Remember, I'd done consulting at Xerox, Chase Manhattan Bank, and lots of other big McKinsey clients with lots of big bureaucracy. Bob and I went to HP headquarters, which was then an astonishingly unimposing building on Page Mill Road in Palo Alto. When we arrived at the office, we asked to see John Young. Fine, said the person at the front desk. He's in there. Turn right. No cards to sign, no IDs to wear. Just go in there. We went in, and there was John, sitting in a cubicle that he shared with his secretary. It was all of 10 feet by 10 feet. He was in his shirtsleeves -- which may sound like no big deal in the post-dotcom, T-shirt world of 2001, but in 1977 was a stunning comment on how the place felt and worked. He was preaching MBWA: management by wandering around. It was anthropology, not statistical analysis!
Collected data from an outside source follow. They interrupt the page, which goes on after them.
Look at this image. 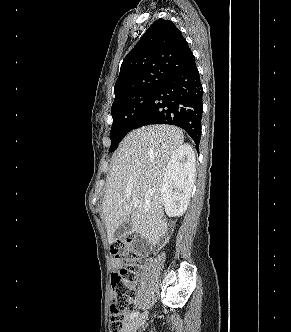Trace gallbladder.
<instances>
[{
	"label": "gallbladder",
	"mask_w": 291,
	"mask_h": 332,
	"mask_svg": "<svg viewBox=\"0 0 291 332\" xmlns=\"http://www.w3.org/2000/svg\"><path fill=\"white\" fill-rule=\"evenodd\" d=\"M133 233V228L129 220L122 221L113 232L114 240L121 239L125 235Z\"/></svg>",
	"instance_id": "gallbladder-1"
}]
</instances>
I remember thinking, This doesn't look right. It certainly doesn't look normal. After visiting John Young, I went to see Tait Elder at 3M and Rene McPherson at Dana Corp. These were business leaders who were operating from a fundamentally different playbook.

You could boil all of Search down to three words: People. Customers. Action. That was about as far as you could get from the prevailing wisdom of the time, which you could also boil down to three words: Numbers. Bureaucracy. Control. And you could boil all of Search down to one idea: Soft is hard. Up until then, everybody assumed that hard was hard. "Hard" numbers told you everything that you needed to know about dealing with hard assets, such as factories, machinery, and buildings. But Search said that everything soft is hard. People, customers, and relationships -- they make up all of the soft stuff that determines what really gets accomplished and how well it gets done. It turned out to be a revolutionary message.

How did we get away with it? We got away with it because Bob Waterman and I wore dark McKinsey suits with skinny McKinsey ties and spoke proper McKinsey consulting business-speak. Search is a McKinsey-looking book. It has a black cover with a conservative white typeface. Our message was revolutionary, but our credentials and our look were traditional.